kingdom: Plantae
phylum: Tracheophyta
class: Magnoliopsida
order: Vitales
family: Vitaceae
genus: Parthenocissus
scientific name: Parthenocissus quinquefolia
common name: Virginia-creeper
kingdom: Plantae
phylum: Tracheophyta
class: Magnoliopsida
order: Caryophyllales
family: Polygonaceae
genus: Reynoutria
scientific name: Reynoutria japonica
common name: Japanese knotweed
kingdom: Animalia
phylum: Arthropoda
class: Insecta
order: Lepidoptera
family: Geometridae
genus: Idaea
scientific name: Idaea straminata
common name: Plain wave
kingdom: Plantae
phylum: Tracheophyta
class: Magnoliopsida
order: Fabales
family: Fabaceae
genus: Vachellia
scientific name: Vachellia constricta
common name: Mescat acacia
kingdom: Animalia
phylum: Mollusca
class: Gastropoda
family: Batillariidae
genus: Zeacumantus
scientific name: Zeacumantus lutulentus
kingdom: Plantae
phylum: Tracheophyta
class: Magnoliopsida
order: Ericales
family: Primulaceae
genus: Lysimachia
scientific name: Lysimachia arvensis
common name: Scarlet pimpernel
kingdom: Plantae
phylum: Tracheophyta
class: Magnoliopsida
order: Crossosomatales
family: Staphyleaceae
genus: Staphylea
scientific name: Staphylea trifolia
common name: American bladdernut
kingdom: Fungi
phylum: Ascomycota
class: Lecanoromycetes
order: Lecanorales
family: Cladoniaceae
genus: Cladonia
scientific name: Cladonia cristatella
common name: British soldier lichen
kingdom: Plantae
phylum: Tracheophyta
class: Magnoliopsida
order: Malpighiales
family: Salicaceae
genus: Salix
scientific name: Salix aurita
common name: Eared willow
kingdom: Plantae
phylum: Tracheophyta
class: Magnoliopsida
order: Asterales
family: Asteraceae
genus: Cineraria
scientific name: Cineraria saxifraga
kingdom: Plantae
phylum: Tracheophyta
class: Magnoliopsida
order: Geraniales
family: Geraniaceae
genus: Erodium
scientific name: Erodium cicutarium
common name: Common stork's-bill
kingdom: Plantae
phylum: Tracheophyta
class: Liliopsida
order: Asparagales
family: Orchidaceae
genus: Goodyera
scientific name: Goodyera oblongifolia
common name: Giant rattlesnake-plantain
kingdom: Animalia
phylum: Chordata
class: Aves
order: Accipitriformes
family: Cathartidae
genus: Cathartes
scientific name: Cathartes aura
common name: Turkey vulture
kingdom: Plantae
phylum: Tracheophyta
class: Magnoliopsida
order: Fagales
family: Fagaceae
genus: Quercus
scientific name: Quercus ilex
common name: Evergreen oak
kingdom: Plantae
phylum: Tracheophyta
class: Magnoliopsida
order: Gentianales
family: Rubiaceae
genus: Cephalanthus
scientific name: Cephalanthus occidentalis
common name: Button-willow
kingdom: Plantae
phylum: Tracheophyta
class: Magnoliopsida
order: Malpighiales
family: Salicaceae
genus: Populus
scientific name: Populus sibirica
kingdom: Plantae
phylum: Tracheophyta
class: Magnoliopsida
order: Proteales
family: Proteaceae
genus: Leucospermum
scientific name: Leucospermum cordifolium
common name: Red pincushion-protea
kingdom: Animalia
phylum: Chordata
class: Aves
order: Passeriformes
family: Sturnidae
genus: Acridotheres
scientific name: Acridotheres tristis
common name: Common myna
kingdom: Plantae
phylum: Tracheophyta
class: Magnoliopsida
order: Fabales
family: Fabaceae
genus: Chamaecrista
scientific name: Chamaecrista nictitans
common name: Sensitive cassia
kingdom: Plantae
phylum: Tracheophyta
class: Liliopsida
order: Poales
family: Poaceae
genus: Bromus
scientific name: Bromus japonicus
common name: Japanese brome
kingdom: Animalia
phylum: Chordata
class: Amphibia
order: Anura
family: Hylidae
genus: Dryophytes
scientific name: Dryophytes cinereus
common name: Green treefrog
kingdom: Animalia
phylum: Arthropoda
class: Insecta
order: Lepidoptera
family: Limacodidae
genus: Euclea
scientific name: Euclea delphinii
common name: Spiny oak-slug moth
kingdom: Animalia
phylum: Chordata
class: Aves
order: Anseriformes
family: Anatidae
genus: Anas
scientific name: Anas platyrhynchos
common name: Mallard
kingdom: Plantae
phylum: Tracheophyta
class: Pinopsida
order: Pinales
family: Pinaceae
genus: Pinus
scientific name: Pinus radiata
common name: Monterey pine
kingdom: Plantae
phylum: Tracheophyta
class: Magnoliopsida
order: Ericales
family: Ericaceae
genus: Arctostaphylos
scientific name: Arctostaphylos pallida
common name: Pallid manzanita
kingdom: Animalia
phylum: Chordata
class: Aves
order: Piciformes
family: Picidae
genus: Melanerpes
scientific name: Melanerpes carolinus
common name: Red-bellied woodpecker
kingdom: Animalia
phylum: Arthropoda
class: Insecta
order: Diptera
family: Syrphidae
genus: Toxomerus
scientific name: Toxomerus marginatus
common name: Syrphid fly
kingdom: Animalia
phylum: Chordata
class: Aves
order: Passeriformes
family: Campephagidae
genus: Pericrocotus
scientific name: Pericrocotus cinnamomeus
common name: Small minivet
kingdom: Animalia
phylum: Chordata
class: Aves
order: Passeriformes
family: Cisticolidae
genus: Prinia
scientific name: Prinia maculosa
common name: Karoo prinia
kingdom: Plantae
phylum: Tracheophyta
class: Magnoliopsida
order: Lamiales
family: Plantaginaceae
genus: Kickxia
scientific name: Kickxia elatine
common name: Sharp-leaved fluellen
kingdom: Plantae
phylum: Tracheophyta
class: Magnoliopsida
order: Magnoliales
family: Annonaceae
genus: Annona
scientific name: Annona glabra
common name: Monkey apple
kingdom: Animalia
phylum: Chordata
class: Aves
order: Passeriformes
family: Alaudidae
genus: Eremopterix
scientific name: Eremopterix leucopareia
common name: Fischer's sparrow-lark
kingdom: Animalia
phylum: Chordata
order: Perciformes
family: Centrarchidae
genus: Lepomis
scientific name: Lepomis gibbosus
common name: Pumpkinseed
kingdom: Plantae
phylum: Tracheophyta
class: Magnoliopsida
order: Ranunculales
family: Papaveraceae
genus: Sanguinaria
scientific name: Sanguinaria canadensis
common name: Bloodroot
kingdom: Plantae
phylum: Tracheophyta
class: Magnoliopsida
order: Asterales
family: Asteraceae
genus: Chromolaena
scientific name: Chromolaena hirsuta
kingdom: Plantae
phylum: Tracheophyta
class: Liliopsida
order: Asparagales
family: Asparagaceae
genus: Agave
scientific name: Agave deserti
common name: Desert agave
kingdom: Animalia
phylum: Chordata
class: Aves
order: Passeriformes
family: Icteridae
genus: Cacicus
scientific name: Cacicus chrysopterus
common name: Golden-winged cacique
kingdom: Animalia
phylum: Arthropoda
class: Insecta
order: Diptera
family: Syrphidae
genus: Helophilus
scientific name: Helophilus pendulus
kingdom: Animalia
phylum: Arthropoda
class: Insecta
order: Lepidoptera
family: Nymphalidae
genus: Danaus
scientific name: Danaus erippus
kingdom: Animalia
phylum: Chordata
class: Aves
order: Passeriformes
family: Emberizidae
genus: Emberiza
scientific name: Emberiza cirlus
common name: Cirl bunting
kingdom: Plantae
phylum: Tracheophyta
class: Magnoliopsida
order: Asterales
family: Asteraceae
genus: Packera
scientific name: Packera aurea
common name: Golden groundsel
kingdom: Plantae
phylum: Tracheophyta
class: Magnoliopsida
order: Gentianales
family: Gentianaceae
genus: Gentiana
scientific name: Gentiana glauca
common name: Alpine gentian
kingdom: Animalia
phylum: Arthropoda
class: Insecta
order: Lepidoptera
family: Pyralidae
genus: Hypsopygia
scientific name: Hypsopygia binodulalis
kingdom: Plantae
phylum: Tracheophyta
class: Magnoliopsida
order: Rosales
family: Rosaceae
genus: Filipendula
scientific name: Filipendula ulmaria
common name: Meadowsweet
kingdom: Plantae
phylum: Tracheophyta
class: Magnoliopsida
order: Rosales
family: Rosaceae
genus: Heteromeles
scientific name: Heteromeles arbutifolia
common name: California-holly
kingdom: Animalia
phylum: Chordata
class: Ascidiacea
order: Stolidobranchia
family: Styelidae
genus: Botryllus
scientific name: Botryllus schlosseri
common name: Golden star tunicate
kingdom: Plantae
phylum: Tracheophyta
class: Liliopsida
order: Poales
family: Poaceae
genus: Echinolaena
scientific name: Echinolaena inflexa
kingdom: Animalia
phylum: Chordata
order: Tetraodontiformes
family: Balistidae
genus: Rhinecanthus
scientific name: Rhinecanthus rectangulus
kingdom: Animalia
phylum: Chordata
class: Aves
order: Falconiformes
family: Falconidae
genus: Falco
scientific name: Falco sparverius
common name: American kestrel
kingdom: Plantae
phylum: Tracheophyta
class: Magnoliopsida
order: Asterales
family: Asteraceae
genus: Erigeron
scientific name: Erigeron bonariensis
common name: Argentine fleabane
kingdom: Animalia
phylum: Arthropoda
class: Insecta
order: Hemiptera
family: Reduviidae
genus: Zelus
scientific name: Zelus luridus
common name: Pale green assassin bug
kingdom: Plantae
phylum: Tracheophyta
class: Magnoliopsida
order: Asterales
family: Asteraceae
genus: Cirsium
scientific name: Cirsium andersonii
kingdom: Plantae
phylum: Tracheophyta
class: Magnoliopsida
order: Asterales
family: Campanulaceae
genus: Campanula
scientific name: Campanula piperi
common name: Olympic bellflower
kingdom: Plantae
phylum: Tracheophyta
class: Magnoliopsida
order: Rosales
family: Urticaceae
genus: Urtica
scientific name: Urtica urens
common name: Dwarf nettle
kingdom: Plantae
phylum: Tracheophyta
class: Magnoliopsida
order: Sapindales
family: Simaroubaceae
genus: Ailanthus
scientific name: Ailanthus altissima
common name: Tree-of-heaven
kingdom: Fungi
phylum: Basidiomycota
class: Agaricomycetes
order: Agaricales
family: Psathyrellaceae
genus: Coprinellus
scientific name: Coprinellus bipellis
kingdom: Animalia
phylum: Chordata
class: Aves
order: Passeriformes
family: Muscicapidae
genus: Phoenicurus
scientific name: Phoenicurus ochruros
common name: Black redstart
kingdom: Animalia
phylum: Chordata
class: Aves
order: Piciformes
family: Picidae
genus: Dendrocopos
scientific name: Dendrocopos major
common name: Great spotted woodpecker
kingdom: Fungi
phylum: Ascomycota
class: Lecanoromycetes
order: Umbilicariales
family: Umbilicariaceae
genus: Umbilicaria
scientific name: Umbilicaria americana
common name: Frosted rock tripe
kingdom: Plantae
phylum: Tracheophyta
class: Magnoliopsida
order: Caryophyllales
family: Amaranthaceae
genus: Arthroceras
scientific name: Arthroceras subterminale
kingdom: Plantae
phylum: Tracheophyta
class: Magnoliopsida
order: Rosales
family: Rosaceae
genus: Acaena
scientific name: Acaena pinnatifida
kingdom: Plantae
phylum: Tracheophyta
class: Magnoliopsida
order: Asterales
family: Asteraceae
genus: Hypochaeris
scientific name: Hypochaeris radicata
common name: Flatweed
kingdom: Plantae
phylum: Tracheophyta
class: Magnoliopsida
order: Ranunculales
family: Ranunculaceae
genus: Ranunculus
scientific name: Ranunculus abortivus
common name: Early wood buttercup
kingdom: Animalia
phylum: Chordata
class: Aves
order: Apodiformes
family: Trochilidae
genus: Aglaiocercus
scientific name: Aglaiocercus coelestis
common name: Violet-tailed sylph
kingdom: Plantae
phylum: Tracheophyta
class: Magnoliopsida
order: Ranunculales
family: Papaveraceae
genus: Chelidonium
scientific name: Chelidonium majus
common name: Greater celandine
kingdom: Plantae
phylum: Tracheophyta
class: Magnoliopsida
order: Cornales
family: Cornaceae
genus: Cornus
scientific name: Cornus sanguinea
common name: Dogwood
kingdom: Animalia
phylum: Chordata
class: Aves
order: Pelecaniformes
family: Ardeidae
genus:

—————

Short task: Can you arrange the stretch from the line containing "genus: Euclea" through the line containing "scientific name: Arctostaphylos pallida", both ends included, as a numbered list with blank lines left out?

The answer:
1. genus: Euclea
2. scientific name: Euclea delphinii
3. common name: Spiny oak-slug moth
4. kingdom: Animalia
5. phylum: Chordata
6. class: Aves
7. order: Anseriformes
8. family: Anatidae
9. genus: Anas
10. scientific name: Anas platyrhynchos
11. common name: Mallard
12. kingdom: Plantae
13. phylum: Tracheophyta
14. class: Pinopsida
15. order: Pinales
16. family: Pinaceae
17. genus: Pinus
18. scientific name: Pinus radiata
19. common name: Monterey pine
20. kingdom: Plantae
21. phylum: Tracheophyta
22. class: Magnoliopsida
23. order: Ericales
24. family: Ericaceae
25. genus: Arctostaphylos
26. scientific name: Arctostaphylos pallida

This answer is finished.